-- Excerpt follows --

I do wonder whether his profession prevented him from accepting the answer that arrived in his mind. To accept the presence of evil creates a bit of a problem if your profession involves assisting people that, in some cases, society loathes. Once there’s a category for the irredeemable, the lost, what’s the point of those hours? Waking up in the morning to toil amid people who suffer and who have caused other people to suffer becomes difficult to justify. But if you believe in change, in a potential for redemption—a belief that’s admirable, whether correct or not—then all is not lost, then your efforts aren’t futile. Although I also wonder if one definition of a good person is someone who is relentless about solutions even when failure is guaranteed.
Our conversation did come with a striking omission, an unacknowledged lacuna at the heart of our subject that both of us, living in similar environments and in the same country and in this century, were perfectly fine to ignore without comment: religion. Neither of us mentioned anything spiritual, or metaphysical, even though it is tricky to discuss evil without religious language. It was too nebulous, too foreign as a concept in our world—we didn’t possess that millenarian vocabulary, so we dismissed its potential, despite it being a common reference for nearly everybody who has struggled with this question throughout history. But if you are truly looking for answers, and you turn to history, to those we consider the wisest—which, incidentally, isn’t the worst plan—then you’re going to encounter theology, whether you turn to the conclusions of the most celebrated writers, philosophers, or, if you simply must, politicians. This is somehow remarkably easy to ignore while holding a wineglass and wondering when the food will be served in the twenty-first century—but it is worth knowing that this manner of thinking, these assumptions, are unique to our time.
I like how you asked the fellow about the opposite extreme—about good people. Seems that threw him for an intellectual loop. Our egos get in the way. Especially when engaged in intellectual conversations. We want to be right. To be smart. It's hard to tamp down our ego and remain open-minded. To acknowledge that we don't have all the answers.
Another, more romantic way of thinking about evil is as a privation—not necessarily the opposite of good, but the absence of it. Similar to how “cold” is not a substance in itself, but the lack of heat. Or perhaps an even better analogy when discussing good and evil: darkness as the absence of light. In this view, the concept of “irredeemable people” might be resolved.

-- Excerpt concluded --

* [Study questions]:
• 1. According to the excerpt, what subject did both people in the conversation leave unmentioned?
• 2. Copy the stretch of the excerpt from "Another, more romantic" through "might be resolved.", swapping "darkness" for "shadow".

-- Data listing follows --

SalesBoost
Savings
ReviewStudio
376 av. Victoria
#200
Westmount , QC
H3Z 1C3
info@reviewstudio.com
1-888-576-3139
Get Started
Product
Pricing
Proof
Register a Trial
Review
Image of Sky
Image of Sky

-- Data listing concluded --
-- Data listing follows --

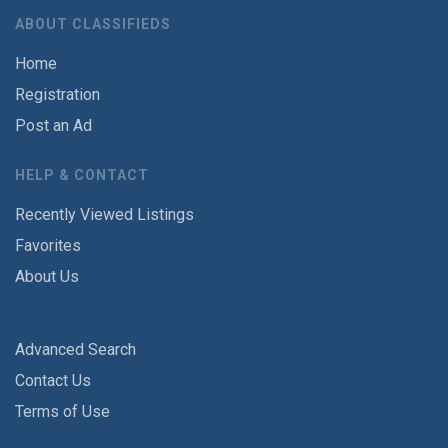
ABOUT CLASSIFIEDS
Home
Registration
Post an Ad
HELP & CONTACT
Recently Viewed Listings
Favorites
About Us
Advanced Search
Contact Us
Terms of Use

-- Data listing concluded --

* [Results of the tasks]:
• 1. Religion.

• 2.
Another, more romantic way of thinking about evil is as a privation—not necessarily the opposite of good, but the absence of it. Similar to how “cold” is not a substance in itself, but the lack of heat. Or perhaps an even better analogy when discussing good and evil: shadow as the absence of light. In this view, the concept of “irredeemable people” might be resolved.